*** SUPPLIED RECORDS ***

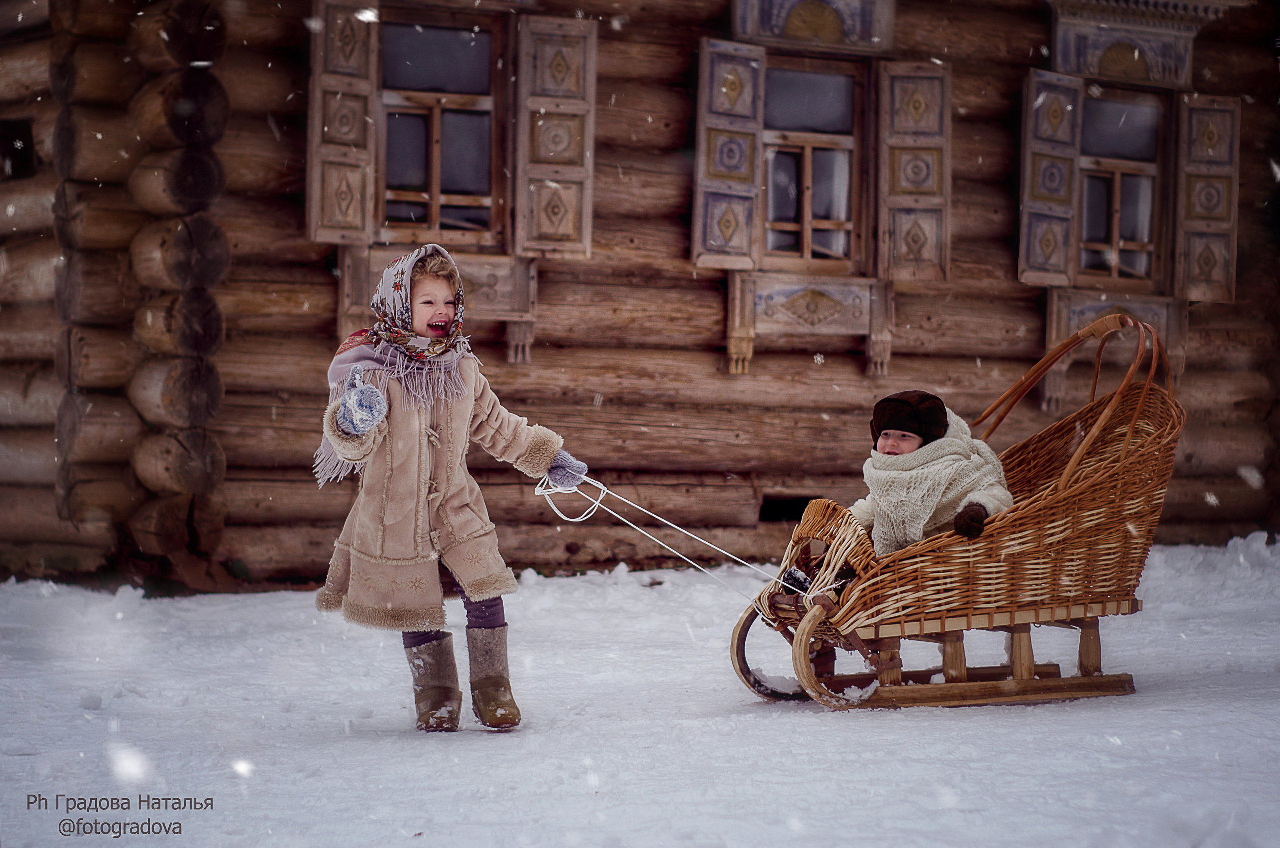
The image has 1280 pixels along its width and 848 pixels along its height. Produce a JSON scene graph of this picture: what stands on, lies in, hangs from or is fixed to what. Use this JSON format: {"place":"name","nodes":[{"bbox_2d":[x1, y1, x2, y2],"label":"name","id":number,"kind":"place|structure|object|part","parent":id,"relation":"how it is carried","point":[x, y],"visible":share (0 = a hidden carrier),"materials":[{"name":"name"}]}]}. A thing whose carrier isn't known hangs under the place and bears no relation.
{"place":"outdoors","nodes":[
{"label":"outdoors","id":0,"kind":"place"},
{"bbox_2d":[0,537,1279,847],"label":"snowy ground","id":1,"kind":"structure","parent":0,"point":[1045,707],"materials":[{"name":"white snow"}]},
{"bbox_2d":[312,241,577,734],"label":"child","id":2,"kind":"object","parent":1,"relation":"on","point":[442,307],"visible":0.96},
{"bbox_2d":[731,315,1180,709],"label":"wooden sled","id":3,"kind":"object","parent":1,"relation":"on","point":[805,631],"visible":0.8,"materials":[{"name":"brown"}]},
{"bbox_2d":[541,476,820,618],"label":"rope","id":4,"kind":"object","parent":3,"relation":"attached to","point":[574,520],"visible":0.84,"materials":[{"name":"white"}]},
{"label":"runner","id":5,"kind":"part","parent":3,"relation":"part of","materials":[{"name":"brown wood"}]},
{"bbox_2d":[848,389,1014,553],"label":"child","id":6,"kind":"object","parent":3,"relation":"in","point":[887,445],"visible":0.63},
{"bbox_2d":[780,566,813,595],"label":"boot","id":7,"kind":"object","parent":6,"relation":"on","point":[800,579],"visible":0.66,"materials":[{"name":"black"}]},
{"label":"handle","id":8,"kind":"part","parent":3,"relation":"part of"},
{"bbox_2d":[0,0,1279,588],"label":"log cabin","id":9,"kind":"structure","parent":0,"point":[321,282],"materials":[{"name":"brown wood"}]},
{"bbox_2d":[0,116,36,178],"label":"small window","id":10,"kind":"structure","parent":9,"relation":"in","point":[16,161],"materials":[{"name":"black"}]},
{"bbox_2d":[307,0,377,240],"label":"shutter","id":11,"kind":"object","parent":9,"relation":"attached to","point":[361,218],"visible":0.84,"materials":[{"name":"brown wood"}]},
{"bbox_2d":[335,246,538,365],"label":"window sill","id":12,"kind":"structure","parent":9,"relation":"attached to","point":[379,268],"materials":[{"name":"brown wood"}]},
{"bbox_2d":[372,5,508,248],"label":"window","id":13,"kind":"structure","parent":9,"relation":"in","point":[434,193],"materials":[{"name":"brown"}]},
{"bbox_2d":[513,16,597,258],"label":"shutter","id":14,"kind":"object","parent":9,"relation":"attached to","point":[547,176],"visible":0.92,"materials":[{"name":"brown wood"}]},
{"bbox_2d":[693,41,766,268],"label":"shutter","id":15,"kind":"object","parent":9,"relation":"attached to","point":[755,132],"visible":0.88,"materials":[{"name":"wood"}]},
{"bbox_2d":[758,492,822,522],"label":"vent opening","id":16,"kind":"object","parent":9,"relation":"in","point":[795,517],"visible":0.45,"materials":[{"name":"black"}]},
{"bbox_2d":[726,272,895,377],"label":"window apron","id":17,"kind":"object","parent":9,"relation":"attached to","point":[750,349],"visible":0.9,"materials":[{"name":"brown wood"}]},
{"bbox_2d":[729,0,895,51],"label":"window lintel","id":18,"kind":"structure","parent":9,"relation":"attached to","point":[797,35],"materials":[{"name":"grey wood"}]},
{"bbox_2d":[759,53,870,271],"label":"window","id":19,"kind":"structure","parent":9,"relation":"in","point":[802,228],"materials":[{"name":"brown wood"}]},
{"bbox_2d":[876,61,951,281],"label":"shutter","id":20,"kind":"object","parent":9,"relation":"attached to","point":[920,87],"visible":0.87,"materials":[{"name":"brown wood"}]},
{"bbox_2d":[1018,72,1083,283],"label":"shutter","id":21,"kind":"object","parent":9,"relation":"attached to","point":[1068,161],"visible":0.79,"materials":[{"name":"wood"}]},
{"bbox_2d":[1041,289,1185,410],"label":"window apron","id":22,"kind":"object","parent":9,"relation":"attached to","point":[1063,319],"visible":0.52,"materials":[{"name":"wood"}]},
{"bbox_2d":[1023,1,1246,383],"label":"window","id":23,"kind":"structure","parent":9,"relation":"in","point":[1098,277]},
{"bbox_2d":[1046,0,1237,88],"label":"window cornice","id":24,"kind":"structure","parent":9,"relation":"attached to","point":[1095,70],"materials":[{"name":"wood"}]},
{"bbox_2d":[1174,92,1239,300],"label":"shutter","id":25,"kind":"object","parent":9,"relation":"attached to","point":[1193,287],"visible":0.8,"materials":[{"name":"brown wood"}]}
]}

*** End of SUPPLIED RECORDS ***

■ TASK TO CARRY OUT:
Word-for-word copy, no pictures: write out the entries above in full.

■ TASK RESULT:
The image has 1280 pixels along its width and 848 pixels along its height. Produce a JSON scene graph of this picture: what stands on, lies in, hangs from or is fixed to what. Use this JSON format: {"place":"name","nodes":[{"bbox_2d":[x1, y1, x2, y2],"label":"name","id":number,"kind":"place|structure|object|part","parent":id,"relation":"how it is carried","point":[x, y],"visible":share (0 = a hidden carrier),"materials":[{"name":"name"}]}]}. A thing whose carrier isn't known hangs under the place and bears no relation.
{"place":"outdoors","nodes":[
{"label":"outdoors","id":0,"kind":"place"},
{"bbox_2d":[0,537,1279,847],"label":"snowy ground","id":1,"kind":"structure","parent":0,"point":[1045,707],"materials":[{"name":"white snow"}]},
{"bbox_2d":[312,241,577,734],"label":"child","id":2,"kind":"object","parent":1,"relation":"on","point":[442,307],"visible":0.96},
{"bbox_2d":[731,315,1180,709],"label":"wooden sled","id":3,"kind":"object","parent":1,"relation":"on","point":[805,631],"visible":0.8,"materials":[{"name":"brown"}]},
{"bbox_2d":[541,476,820,618],"label":"rope","id":4,"kind":"object","parent":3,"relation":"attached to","point":[574,520],"visible":0.84,"materials":[{"name":"white"}]},
{"label":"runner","id":5,"kind":"part","parent":3,"relation":"part of","materials":[{"name":"brown wood"}]},
{"bbox_2d":[848,389,1014,553],"label":"child","id":6,"kind":"object","parent":3,"relation":"in","point":[887,445],"visible":0.63},
{"bbox_2d":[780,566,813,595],"label":"boot","id":7,"kind":"object","parent":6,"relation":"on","point":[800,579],"visible":0.66,"materials":[{"name":"black"}]},
{"label":"handle","id":8,"kind":"part","parent":3,"relation":"part of"},
{"bbox_2d":[0,0,1279,588],"label":"log cabin","id":9,"kind":"structure","parent":0,"point":[321,282],"materials":[{"name":"brown wood"}]},
{"bbox_2d":[0,116,36,178],"label":"small window","id":10,"kind":"structure","parent":9,"relation":"in","point":[16,161],"materials":[{"name":"black"}]},
{"bbox_2d":[307,0,377,240],"label":"shutter","id":11,"kind":"object","parent":9,"relation":"attached to","point":[361,218],"visible":0.84,"materials":[{"name":"brown wood"}]},
{"bbox_2d":[335,246,538,365],"label":"window sill","id":12,"kind":"structure","parent":9,"relation":"attached to","point":[379,268],"materials":[{"name":"brown wood"}]},
{"bbox_2d":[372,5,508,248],"label":"window","id":13,"kind":"structure","parent":9,"relation":"in","point":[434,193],"materials":[{"name":"brown"}]},
{"bbox_2d":[513,16,597,258],"label":"shutter","id":14,"kind":"object","parent":9,"relation":"attached to","point":[547,176],"visible":0.92,"materials":[{"name":"brown wood"}]},
{"bbox_2d":[693,41,766,268],"label":"shutter","id":15,"kind":"object","parent":9,"relation":"attached to","point":[755,132],"visible":0.88,"materials":[{"name":"wood"}]},
{"bbox_2d":[758,492,822,522],"label":"vent opening","id":16,"kind":"object","parent":9,"relation":"in","point":[795,517],"visible":0.45,"materials":[{"name":"black"}]},
{"bbox_2d":[726,272,895,377],"label":"window apron","id":17,"kind":"object","parent":9,"relation":"attached to","point":[750,349],"visible":0.9,"materials":[{"name":"brown wood"}]},
{"bbox_2d":[729,0,895,51],"label":"window lintel","id":18,"kind":"structure","parent":9,"relation":"attached to","point":[797,35],"materials":[{"name":"grey wood"}]},
{"bbox_2d":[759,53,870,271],"label":"window","id":19,"kind":"structure","parent":9,"relation":"in","point":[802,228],"materials":[{"name":"brown wood"}]},
{"bbox_2d":[876,61,951,281],"label":"shutter","id":20,"kind":"object","parent":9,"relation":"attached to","point":[920,87],"visible":0.87,"materials":[{"name":"brown wood"}]},
{"bbox_2d":[1018,72,1083,283],"label":"shutter","id":21,"kind":"object","parent":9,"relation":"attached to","point":[1068,161],"visible":0.79,"materials":[{"name":"wood"}]},
{"bbox_2d":[1041,289,1185,410],"label":"window apron","id":22,"kind":"object","parent":9,"relation":"attached to","point":[1063,319],"visible":0.52,"materials":[{"name":"wood"}]},
{"bbox_2d":[1023,1,1246,383],"label":"window","id":23,"kind":"structure","parent":9,"relation":"in","point":[1098,277]},
{"bbox_2d":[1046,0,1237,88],"label":"window cornice","id":24,"kind":"structure","parent":9,"relation":"attached to","point":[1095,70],"materials":[{"name":"wood"}]},
{"bbox_2d":[1174,92,1239,300],"label":"shutter","id":25,"kind":"object","parent":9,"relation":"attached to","point":[1193,287],"visible":0.8,"materials":[{"name":"brown wood"}]}
]}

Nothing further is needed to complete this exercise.